The LiteraryGreekString

The `LiteraryGreekString` class

The LiteraryGreekString class defines a digital representation of polytonic Greek as it appears in the orthography of modern print editions. It associates 232 Unicode code points with unique ASCII strings composed from a set of lower-case ASCII characters and non-alphabetic characters.

Examples of usage

It implements the MidOrthography trait, so you can use it to create a classified tokenization of Greek texts.

Tokenization

ASCII <-> Unicode mappings

Alphabetic characters

The ASCII representation follows the same mapping for lower-case Greek letters used by the Perseus project, the SophoKeys keyboard extension for OS X, and others. Upper-case characters are represented by preceding the lower case letter with an asterisk, e.g., a == α and *a == Α.

See a full list of lower-case mappings.

Breathings, accents, diacritics

The following ASCII characters are used for breathing, accent and diacritical characters:

Greek character	ASCII representation
smooth breathing	)
rough breathing	(
acute accent	/
grave accent	\
circumflex	=
diaeresis	+

The ordering of ASCII characters is

vowel
breathing (if any)
accent (if any)
diaeresis (if any)

Unlike the ASCII mapping used by the Perseus project and others, the ordering of characters is not affected by case. E.g., a)/ == ἄ and *a)/ == Ἄ.

Punctuation

Greek punctuation characters are represented as follows:

Greek character	ASCII representation
Full stop	. (period)
Half stop	: (colon)
Interrogation	; (semicolon)
comma	, (comma)
elision	`'` (single quote)

White space

Space, tab, carriage-feed and new line characters and equated in both Unicode and ASCII representations.
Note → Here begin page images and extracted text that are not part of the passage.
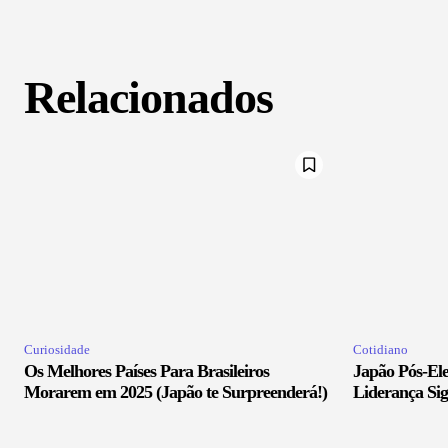
Relacionados
Curiosidade
Cotidiano
Os Melhores Países Para Brasileiros
Japão Pós-El
Morarem em 2025 (Japão te Surpreenderá!)
Liderança Sig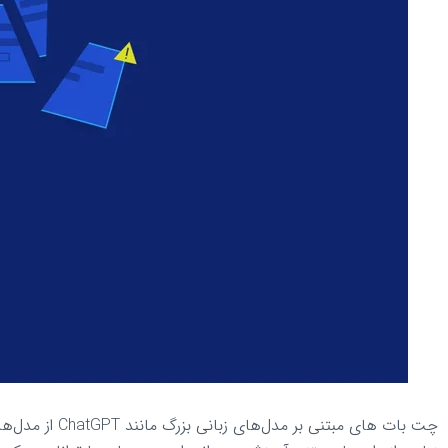
چت بات‌ های مب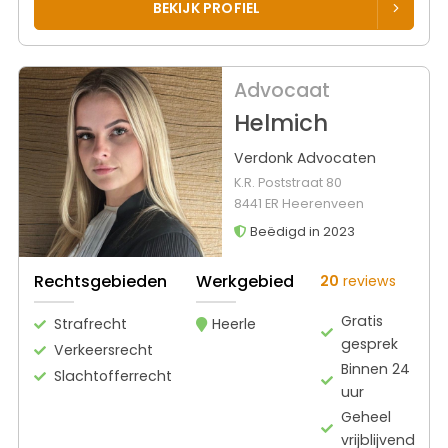
BEKIJK PROFIEL
Advocaat
Helmich
Verdonk Advocaten
K.R. Poststraat 80
8441 ER Heerenveen
Beëdigd in 2023
Rechtsgebieden
Werkgebied
20
reviews
Gratis
Strafrecht
Heerle
gesprek
Verkeersrecht
Binnen 24
Slachtofferrecht
uur
Geheel
vrijblijvend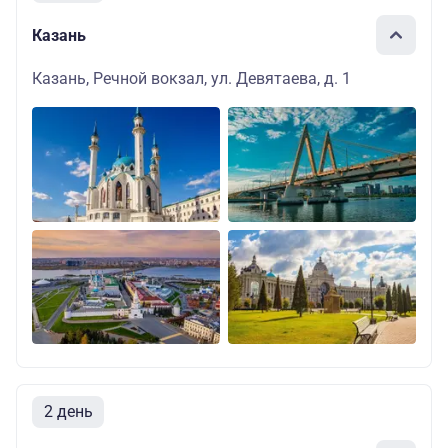
Казань
Казань, Речной вокзал, ул. Девятаева, д. 1
2 день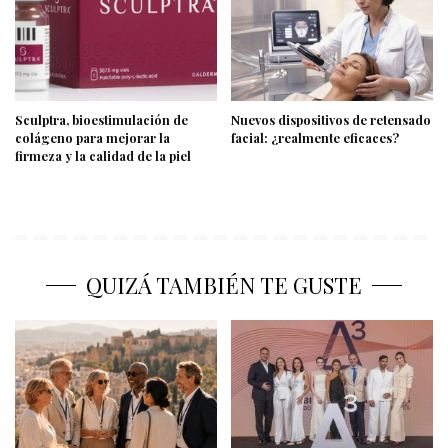
Sculptra, bioestimulación de
Nuevos dispositivos de retensado
colágeno para mejorar la
facial: ¿realmente eficaces?
firmeza y la calidad de la piel
QUIZÁ TAMBIÉN TE GUSTE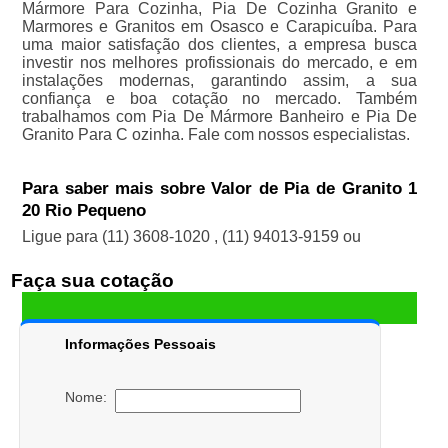
Mármore Para Cozinha, Pia De Cozinha Granito e
Marmores e Granitos em Osasco e Carapicuíba. Para
uma maior satisfação dos clientes, a empresa busca
investir nos melhores profissionais do mercado, e em
instalações modernas, garantindo assim, a sua
confiança e boa cotação no mercado. Também
trabalhamos com Pia De Mármore Banheiro e Pia De
Granito Para C ozinha. Fale com nossos especialistas.
Para saber mais sobre Valor de Pia de Granito 1
20 Rio Pequeno
Ligue para
(11) 3608-1020
,
(11) 94013-9159
ou
Faça sua cotação
Informações Pessoais
Nome: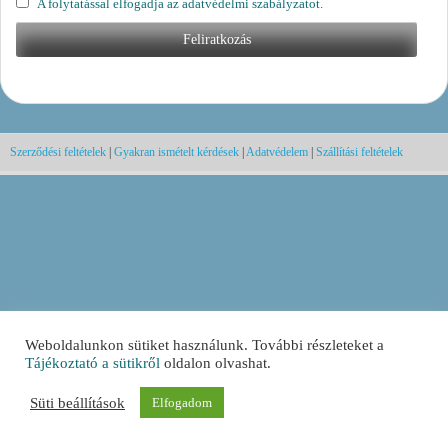
A folytatással elfogadja az adatvédelmi szabályzatot.
Szerződési feltételek
|
Gyakran ismételt kérdések
|
Adatvédelem
|
Szállítási feltételek
Weboldalunkon sütiket használunk. További részleteket a
Tájékoztató a sütikről
oldalon olvashat.
Süti beállítások
Elfogadom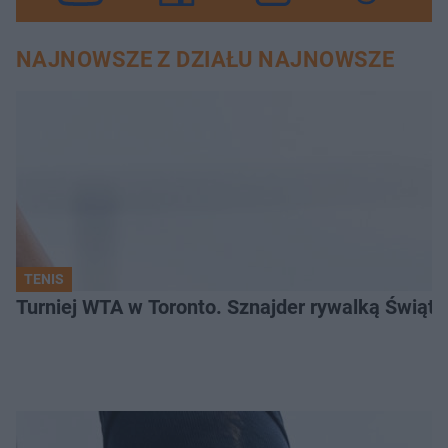
NAJNOWSZE Z DZIAŁU NAJNOWSZE
TENIS
Turniej WTA w Toronto. Sznajder rywalką Świąte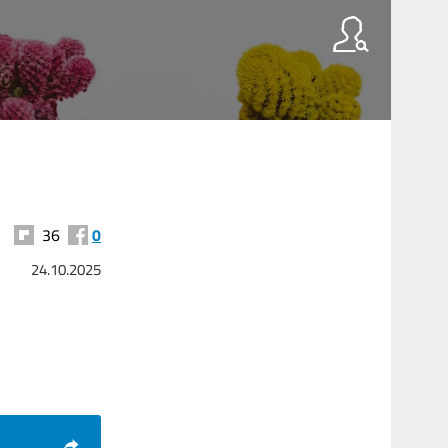
36
0
24.10.2025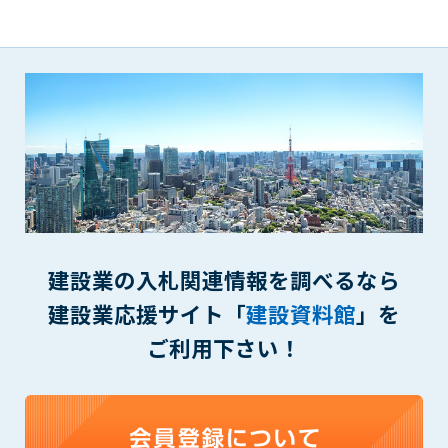
(6) 管理者が承認していない営利を目的とした行為
(7) 公序良俗に反する行為
(8) 犯罪的行為に結びつく行為
(9) その他、法律に反する行為
(10) 建設資料館から知り得た情報及びダウンロードした情報
を、営利を目的として第三者に転売し、または転売のため
に第三者に提供すること
第7条（登録内容の削除）
管理者は、会員が登録した内容が以下に該当する、またはその
恐れのあるものは、会員の承諾なく削除できるものとします。
(1) 登録されている情報が、第6条の定める禁止事項に該当する
建設業の入札関連情報を調べるなら
と管理者が、判断した場合
(2) 建設資料館の運営および保守管理上、必要と判断した場合
建設業応援サイト「
建設資料館
」を
(3) 広告掲載料金の支払が遅延した場合
ご利用下さい！
(4) その他、管理者が不適当と判断した場合
第8条（サービスの変更・中止等）
管理者は、会員の承諾なく、本サービス内容の変更(新規追加、
廃止を含み)し、本サービスの運営を中止または廃止することが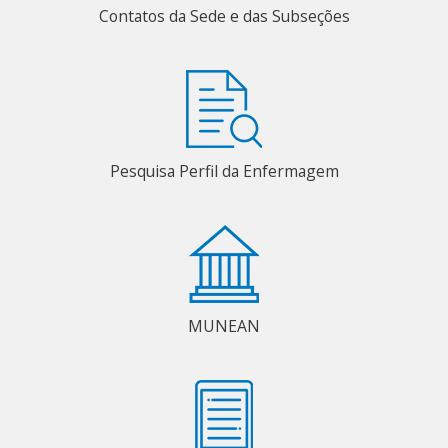
Contatos da Sede e das Subseções
Pesquisa Perfil da Enfermagem
MUNEAN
Differences between the JVM and ScalaJS binaries

When compiled for the JVM, the LiteraryGreekString class will accept equivalent Unicode representations for the 232 code points defined in the library. Due to limitations in the underlying javascript String class, this is not yet supported when the library is compiled for ScalaJS. (This feature may be added in the future if EcmaScript 6 browser implementations provide support for Unicode normalization.)